Peintre, sculpteur, cinéaste, performer et producteur d’estampes, son activité artistique protéiforme se développe autour du noyau que constitue l’action comme occupation de l’espace, irruption de l’espace privé dans l’espace public, prise de position.
Au milieu des années 60, il place la couleur, appliquée sur de minces supports de métal découpés et pliés, directement dans l’espace. Il est reconnu pour faire partie d’une nouvelle génération de la sculpture anglaise (Kunsthalle Bern, 1967) mais, à Paris, il se lie d’amitié avec Robert Filliou et Daniel Spoerri. Par eux il rencontre l’esprit Fluxus : son esthétique estampillée « clean-british » subit une première attaque.
Dans un entretien du 14 février 1999 avec Renate Bushman (in Between 1969-73, Kunsthalle Düsseldorf, 2007), il évoque la réalisation de Seven Hung Yellow, des toiles de fibre de verre trempées dans de la résine teintée et suspendues dans l’espace (gal. Indica, Londres, 1967) : « au lieu de faire les pièces et ensuite de les montrer, je décidai de travailler devant un public invité » […]. Et, plus loin : « J’étais intéressé au processus, ce qui m’amena en fin de compte à la performance, [ … ] soudain le faire te force à réaliser que ton corps est mis en action par le matériau (et vice-versa) ». Sa participation aux expositions Intermedia (Klaus Staek, Heidelberg, 1969) et Strategy : Get Arts (Richard di Marco, Edinbugh, 1970) entérinent ce passage.

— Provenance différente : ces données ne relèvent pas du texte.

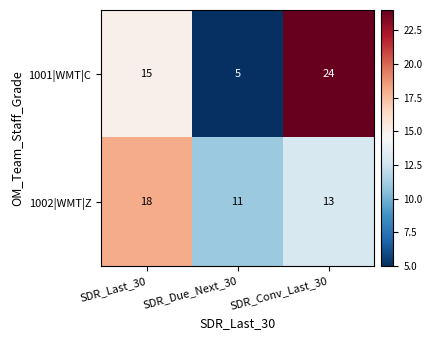

Is it true that 1002|WMT|Z equals 11 at SDR_Due_Next_30?

True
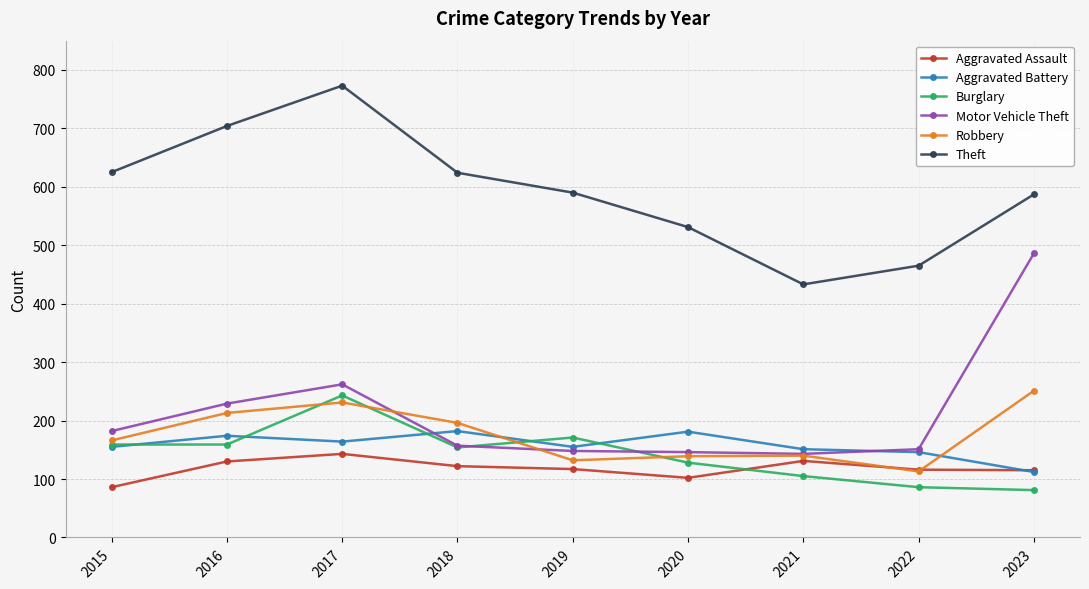

Does the chart have visible grid lines?

Yes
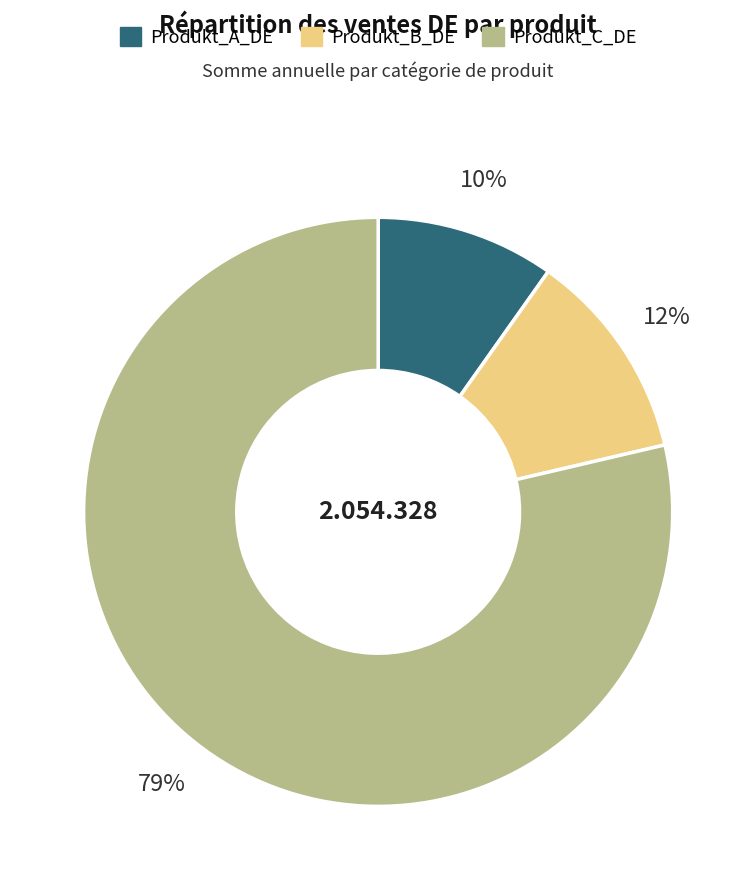

Does any single category account for the majority?

Yes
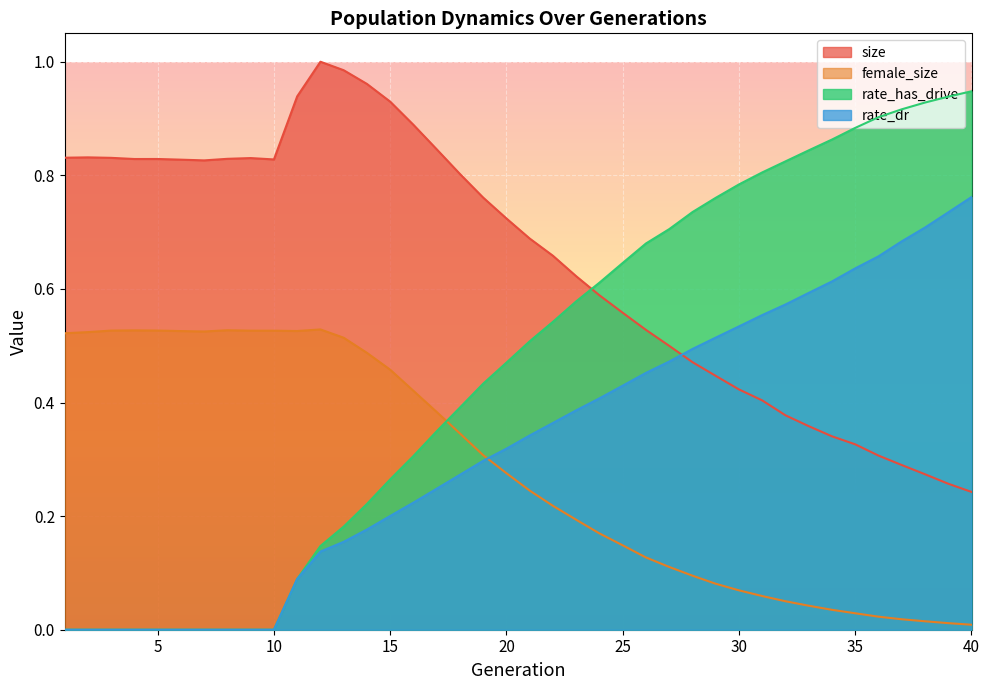

Rank the series by their maximum value, from highest to lowest.

size, rate_has_drive, rate_dr, female_size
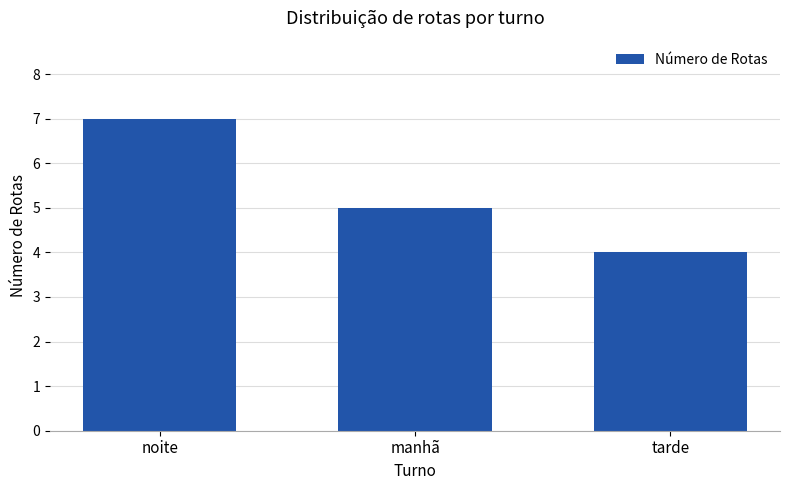

Rank the categories by value from highest to lowest.

noite, manhã, tarde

Dès lors, Tony Morgan va glisser régulièrement d’un médium à l’autre, voire, à l’intérieur d’un même médium, d’une approche à une autre, sans tenir compte des spécificités ou des catégories. Mais il va s’attacher aux occasions que lui offrent les qualités expressives des matériaux qu’il manipule avec l’intention de rendre compte « de phénomènes simples, d’événements quotidiens ou d’actes recouvrant des significations plus profondes » (T. M. « Plat du jour », in Mais qui diable est donc Herman ? Genève, 2003).
Dans son entretien avec Renate Bushman, cité plus haut, il explique : « Chaque médium a ses propres capacités. Le film Black Corner est un bon exemple : un film structurel qui ne peut être projeté que dans un coin. J’ai peint ce coin d’abord en noir, puis en blanc, ce qui revenait à peindre la lumière surgissant de l’obscurité. Cela avait un rapport tant avec la peinture qu’avec la sculpture mais je questionnais ainsi un nouveau champ. »
Avec De quel côté souffle le vent, dans les trois versions éditées par l’URDLA en 2001, Tony Morgan rejoue différemment cette même partition.
Tout au début des années 90, il a produit plusieurs séries de dessins, de monotypes et de peintures abstraites rappelant le dispositif du film Black Corner. Il s’agit de grilles plus ou moins orthogonales, d’ensembles de traces plus ou moins denses qui attaquent la surface. Le geste, improvisé, appartient en propre à la performance, donc, comme le film, au temps.
Plus tard, ces éléments structuraux se transformèrent en écriture ; commence alors une ultime série de peintures et d’estampes « à textes ». Nous retrouvons dans les estampes de l’URDLA cette occupation invasive de l’espace, un dessin de la lettre qui accentue la grille, et une expression de la matière qui transcende le texte. Le travail par couches et le mélange des techniques apportent à l’image des qualités plastiques qui jouent avec le texte comme un contrepouvoir, situant ces estampes entre le texte et l’image comme le dispositif de Black Corner tirait le cinéma vers la sculpture et la peinture (« et vice versa »).